On the Global Citizen Festival stage in New York on Sept. 26, 2016, Jennifer Sara, the director of the World Bank Group’s Global Water Practice, told tens of thousands of Global Citizens that the bank hadn’t backed down on its commitment.

"With your help and that of other partners, we will continue to help the world see that talking about toilets, latrines, fecal sludge management, and water scarcity is critical,” Sara said.

The World Bank is continuing to reach vulnerable people around the world through the commitment made on the Global Citizen stage. 

"To date, the World Bank has reached 162 million lives and committed $14.6 billion to sanitation and water services. We welcome the role Global Citizen plays in raising awareness and mobilizing commitments to solve the toughest development challenges faced by people around the globe,” the World Bank said.

With the World Bank’s support, Shimla has been able to improve the city’s water and sanitation situation. Two years after the jaundice outbreak took the lives of 34 people, the Indian government saw an opportunity to address Shimla’s water and sanitation systems following a devastating drought in July 2018.

The city replaced pipelines and installed 25,000 water meters to maintain the efficiency and effectiveness of water consumption, according to Dr. Dharmendra Gill, managing director and CEO of the water and sewage government company Shimla Jal Prabandhan Nigam. 

To prevent further water contamination outbreaks, Shimla is enforcing rigorous testing. Dr. Saruchi Paga, assistant professor at Indira Gandhi Medical College & Hospital’s Department of Microbiology in Shimla, oversees 20 water bacteriology testing for the city. Reported hepatitis A cases decreased by up to 17% and as of September were down by 62%, according to Paga. People are still being advised to boil water to protect against diseases because seasonal outbreaks might occur, she said.

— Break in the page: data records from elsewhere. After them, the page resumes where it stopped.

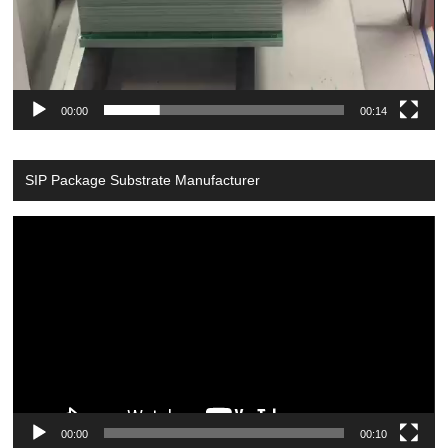
00:00
00:14
SIP Package Substrate Manufacturer
Video
Player
00:00
00:10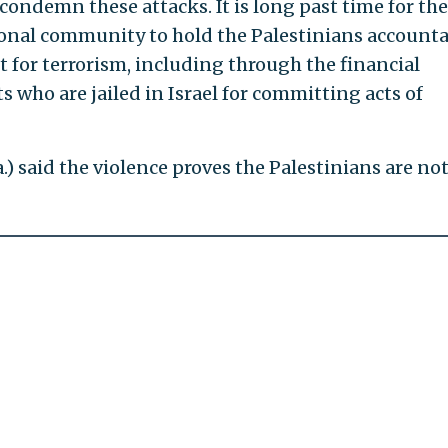
y condemn these attacks. It is long past time for the
ional community to hold the Palestinians accounta
 for terrorism, including through the financial
s who are jailed in Israel for committing acts of
.) said the violence proves the Palestinians are not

“I'm very glad that they are testing and they are really giving some importance to the cleanliness of the water,” said Vats, the hospital worker who lost her husband. 

Shimla residents are adopting new preventative measures and seeing noticeable changes. Vats’ family has since started cleaning their water tanks twice a year after monsoons and winters, instead of every couple of years. The school where John works no longer needs to adopt wasteful practices to circumvent water shortages. In the cafeteria, for instance, staff can wash dishes regularly.  "We don't have to keep a stock of paper plates handy,” she said.

Summer 2019 was the first time in the last decade that Shimla supplied water continuously every day, according to Gill, and there haven’t been any jaundice reports in the city in three years.

Global Citizen continues to campaign for access to WASH and prevent water crises around the world over the next ten years, in a final push to help meet the UN’s Global Goals and end extreme poverty by 2030.